_EXERCISE TEXT_:
= = = = = = =
The Grantor shall give
prompt written notice to the Secured Party (and in any event not later than ten (10) days following any change described below
in this subsection) of: (i) any change in the Grantor’s name; (ii) any changes in the Grantor’s identity or structure
in any manner which might make any financing statement filed hereunder incorrect or misleading; or (iii) any change in jurisdiction
of organization; provided that the Grantor shall not locate any Collateral outside of the United States nor shall the Grantor
change its jurisdiction of organization to a jurisdiction outside of the United States.

 

The Grantor shall not
surrender or lose possession of, sell, lease, rent or otherwise dispose of or transfer any of the Collateral or any right or interest
therein, except in the ordinary course of business consistent with past practice and except to the extent of equipment that is
obsolete or no longer useful to its business.

 

The Grantor shall keep
the Collateral free of all Liens except the Permitted Liens.

 

Collection of Accounts.
The Grantor shall endeavor in the first instance diligently to collect all amounts due or to become due on or with respect to the
accounts and other rights to payment.

 

Authorization; Secured
Party Appointed Attorney-in-Fact. The Secured Party shall have the right, to, in the name of the Grantor, or in the name of
the Secured Party or otherwise, upon notice to, but without the requirement of assent by the Grantor, and the Grantor hereby constitutes
and appoints the Secured Party (and any employees or agents designated by a Secured Party) as the Grantor’s true and lawful
attorney-in-fact, with full power and authority to: (i) assert, adjust, sue for, compromise or release any claims under any policies
of insurance; and (ii), execute any and all such other documents and instruments, and do any and all acts and things for and on
behalf of the Grantor, that such Secured Party may deem necessary or advisable to maintain, protect, realize upon and preserve
the Collateral and the Secured Party’s security interests therein and to accomplish the purposes of this Agreement. The Secured
Party agrees that, except upon and during the continuance of an Event of Default, it shall not exercise the power of attorney,
or any rights granted to the Secured Party under this Section 7. The foregoing power of attorney is coupled with an interest and
is irrevocable so long as the Obligations have not been indefeasibly paid and performed in full and the commitments not terminated.
= = = = = = =
_EXCERPTED DATA_:
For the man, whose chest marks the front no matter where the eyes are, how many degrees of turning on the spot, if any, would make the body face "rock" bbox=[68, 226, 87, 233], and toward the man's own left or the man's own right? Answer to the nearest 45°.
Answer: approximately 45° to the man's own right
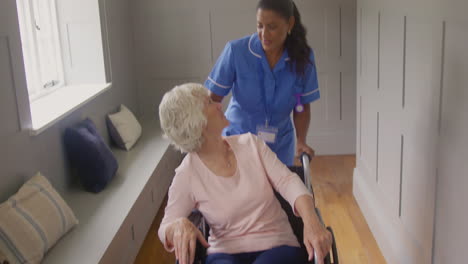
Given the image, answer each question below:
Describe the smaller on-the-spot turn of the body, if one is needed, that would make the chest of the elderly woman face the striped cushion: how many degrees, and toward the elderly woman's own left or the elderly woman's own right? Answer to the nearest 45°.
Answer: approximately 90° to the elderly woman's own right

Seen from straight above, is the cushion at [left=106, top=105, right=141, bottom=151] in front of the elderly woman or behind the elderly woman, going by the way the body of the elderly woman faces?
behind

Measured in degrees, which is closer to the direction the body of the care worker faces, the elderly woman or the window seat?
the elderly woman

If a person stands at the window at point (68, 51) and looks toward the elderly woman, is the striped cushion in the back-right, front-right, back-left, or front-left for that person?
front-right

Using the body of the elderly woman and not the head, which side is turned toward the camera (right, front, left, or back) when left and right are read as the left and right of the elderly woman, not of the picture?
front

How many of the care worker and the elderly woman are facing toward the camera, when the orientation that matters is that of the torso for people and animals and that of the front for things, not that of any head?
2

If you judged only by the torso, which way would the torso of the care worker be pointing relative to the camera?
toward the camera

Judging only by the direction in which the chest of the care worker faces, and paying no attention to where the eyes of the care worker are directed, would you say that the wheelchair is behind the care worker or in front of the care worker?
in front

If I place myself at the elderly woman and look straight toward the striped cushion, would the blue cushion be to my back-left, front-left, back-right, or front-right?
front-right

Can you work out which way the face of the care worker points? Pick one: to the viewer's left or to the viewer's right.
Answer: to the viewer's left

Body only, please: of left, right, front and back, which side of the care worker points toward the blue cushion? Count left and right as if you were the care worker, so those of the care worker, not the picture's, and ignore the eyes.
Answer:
= = = = = = =
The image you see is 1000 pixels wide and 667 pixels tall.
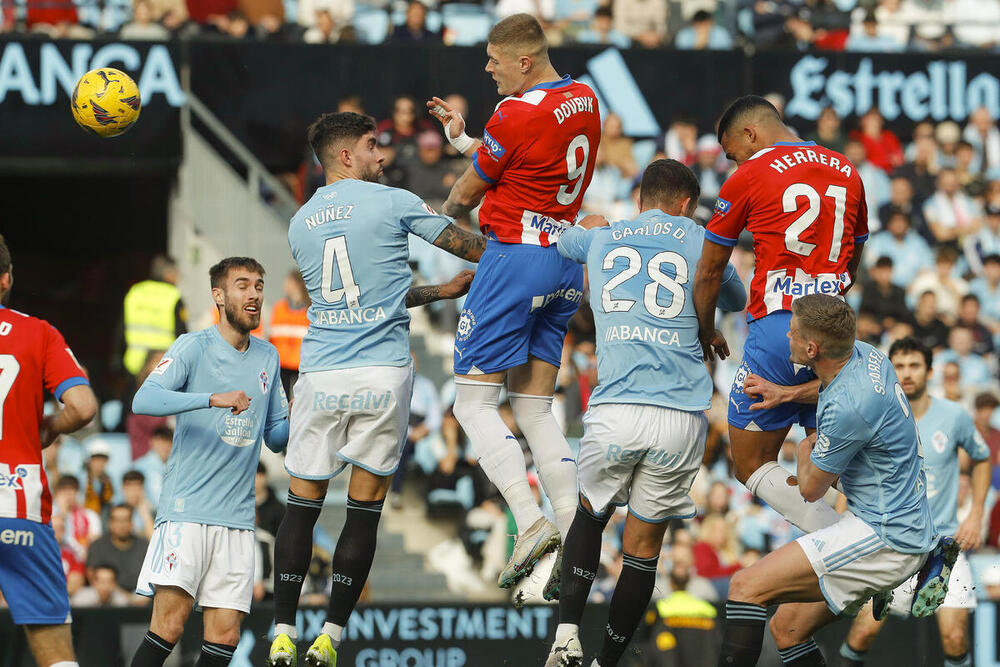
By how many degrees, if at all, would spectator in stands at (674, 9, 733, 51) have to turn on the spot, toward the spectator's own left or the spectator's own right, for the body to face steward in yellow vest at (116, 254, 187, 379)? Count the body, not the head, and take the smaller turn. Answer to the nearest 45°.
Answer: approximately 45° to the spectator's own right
= = = = = = =
_EXERCISE REQUIREMENTS_:
a – Answer these questions about the security agreement text:
(i) How many days at most after a described change does the Grantor have to give the Secured Party written notice?
(ii) Apart from which liens must the Grantor keep the Collateral free of all Liens?
(iii) During what circumstance may the Secured Party exercise the power of attorney?
b – Write a continuation of the security agreement text that picks up after its final sentence.

_EXERCISE RESPONSES_:
a –
(i) Ten (10) days.
(ii) The Permitted Liens.
(iii) Upon and during the continuance of an Event of Default.

b –
The Grantor hereby ratifies, to the extent permitted by law, all that the Secured Party shall lawfully and in good faith do or
cause to be done by virtue of and in compliance with this Section 7.

 

    	 	4	 

     

    

  

Remedies.

 

Upon the occurrence and
during the continuance of an Event of Default, the Secured Party shall have, in addition to all other rights and remedies granted
to the Secured Party in this Agreement or the Consolidated Note, all rights and remedies of a secured party under the UCC and other
applicable laws. Without limiting the generality of the foregoing, upon the occurrence and during the continuance of an Event of
Default, the Secured Party may sell, resell, lease, use, assign, license, sublicense, transfer or otherwise dispose of any or all
of the Collateral in its then condition or following any commercially reasonable preparation or processing (utilizing in connection
therewith any of Grantor’s assets, without charge or liability to any Secured Party therefor) at public or private sale,
by one or more contracts, in one or more parcels, at the same or different times, for cash or credit, or for future delivery without
assumption of any credit risk, all as the Secured Party deem advisable; provided, however, that the Grantor shall be credited with
the net proceeds of sale only when such proceeds are finally collected by the Secured Party. Each Secured Party shall have the
right upon any such public sale, and, to the extent permitted by law, upon any such private sale, to purchase the whole or any
part of the Collateral so sold, free of any right or equity of redemption, which right or equity of redemption the Grantor hereby
releases, to the extent permitted by law. The Grantor hereby agrees that the sending of notice by ordinary mail, postage prepaid,
to the address of the Grantor set forth herein or subsequent address that the Grantor provides to the Secured Party in writing,
of the place and time of any public sale or of the time after which any private sale or other intended disposition is to be made,
shall be deemed reasonable notice thereof if such notice is sent ten (10) business days prior to the date of such sale or other
disposition or the date on or after which such sale or other disposition may occur.

 

The cash proceeds actually
received from the sale or other disposition or collection of the Collateral, and any other amounts received in respect of the Collateral
the application of which is not otherwise provided for herein shall be applied first, to the payment of the reasonable costs
and expenses of the Secured Party in exercising or enforcing their rights hereunder and in collecting or attempting to collect
any of the Collateral, and to the payment of all other amounts payable to the Secured Party pursuant to Section 12 hereof; and
second, to the payment of the Obligations. Any surplus thereof that exists after payment and performance in full of the
Obligations shall be promptly paid over to the Grantor or otherwise disposed of in accordance with the UCC or other applicable
law. The Grantor shall remain liable to the Secured Party for any deficiency that exists after any sale or other disposition or
collection of the Collateral.

 

Certain Waivers.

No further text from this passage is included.